How agencies can help constituents find accurate information quicker
COMMENTARY | With AI-enabled answer engines, users can ask complete questions and get the correct answer regardless of how they phrase the question.
In today's world of search, people expect immediate answers to their questions. Yet, despite their best efforts to provide timely responses and the significant investments already made, many state and local agencies are struggling to quickly and accurately respond to residents' questions. This is primarily due to poorly performing keyword search engines and chatbots as well as understaffed call centers that must deal with all the inquiries that could not be answered through digital channels.
The underlying cause for this situation is that 80% of enterprise data is unstructured, i.e. free-form text documents, which makes it extremely difficult for traditional search tools and chatbots that use keyword- or token-based methods to identify and retrieve the information needed. These rule-based approaches may fall short on answering user questions.
State and local government agencies have tried several approaches to address the challenges of unstructured data, including:
- Adding structure to unstructured data with taxonomies and ontologies.
- Leveraging large language models and deep learning.
- Implementing symbolic artificial intelligence that embeds human knowledge and
behavior rules into computer programs.
However, to date, none of these approaches have substantially improved citizens’ ability to quickly find answers. Agencies need an “answer engine” that can surface relevant information instantly.
AI-enabled answer engines enable users to ask complete questions as if they were asking a subject matter expert and get the correct answer regardless of how they phrase the question. They also allow business users and subject matter experts to leverage AI technologies directly without relying on technical teams for support.
Under the hood, the inherent capabilities of these answer engines include important features such as:
- Natural language understanding: A broad set of cognitive techniques that understand the nuances of language, including domain-specific terms.
- Query resiliency: Consistent results no matter how multiple individual users phrase the question.
- User intent: Understanding the intent of words and phrases. For example, it understands that a user asking questions starting with who, when, where, etc. may be looking for data on a specific name, location, timeframe or measure rather than a direct token match.
- Multi-level explainability: Contrary to most “black-box” AI tools, answer engines provide users with the ability to see the various strategies and scores used to find each result, boosting users’ confidence while also allowing them to tune the platform to incorporate new products, focus areas and terminology.
- Easy usability and manageability: Answer engines use no-code platforms that can eliminate the need for labeling/annotating or model training.
The private sector is already transitioning to these state-of-the-art, AI-powered answer engines to help customers locate the right information when they need it. In time, this trend will make its way into government.
All levels of state and local government must address how they can be more responsive to citizens' questions. While time-to-answer is always a key consideration to driving user satisfaction, it is the potential of eroding trust with wrong answers and inadvertently denying citizens fast access to key resources that should be driving government agencies to answer citizens' questions more quickly.
A word about ChatGPT…
ChatGPT has shown the world what is possible in search. Although it has made great strides and could be suitable for many consumer search applications, ChatGPT is not quite an answer engine because it too often returns unacceptable levels of inaccurate information and does not provide any explainability as to how it generated a response. Government agencies who must provide both trusted answers and transparency cannot afford to rely on tools like ChatGPT … just yet anyway.

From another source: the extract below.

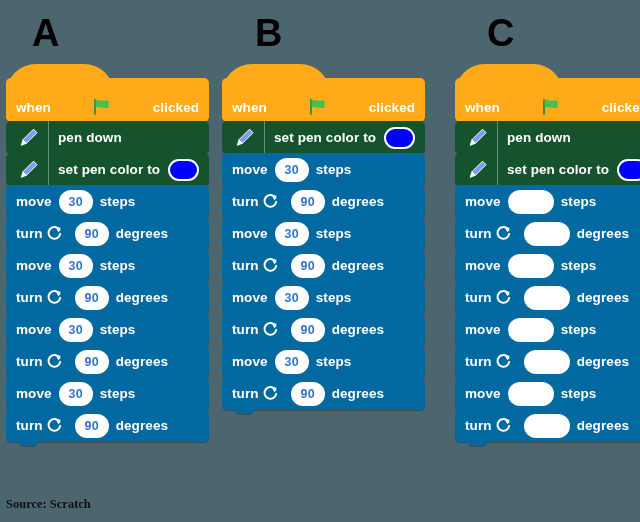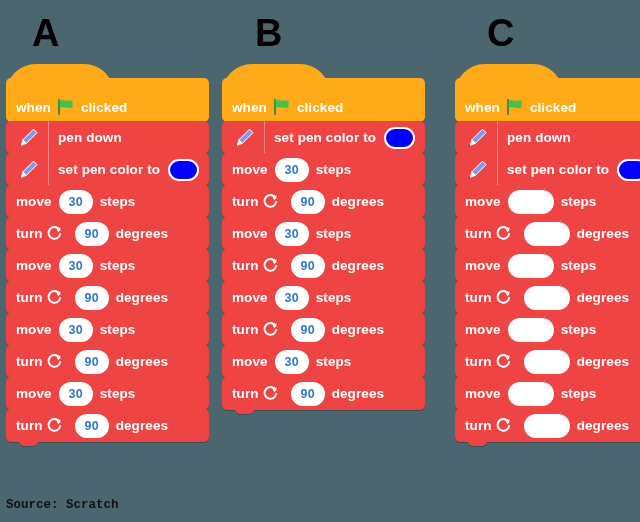"when" .hat { justify-content: none -> space-between }
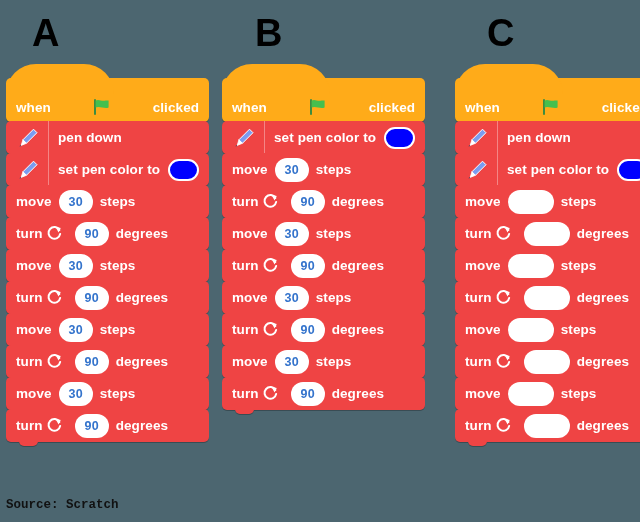"pen down" .pen { background: #ef4444 -> #14532d }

Today, agencies understand the importance of delivering timely and accurate answers and the impact that service has on citizen experience, maintaining trust in government, and ensuring that marginalized citizens are not further disadvantaged by long wait times. Despite the availability of new technologies and approaches like answer engines, the reality is that fully implementing the changes that are necessary to achieve these goals will take time and a sustained effort from agencies and government leaders. Nevertheless, the benefits to all will be well worth the effort.
John Reuter is the chief strategy officer at Kyndi.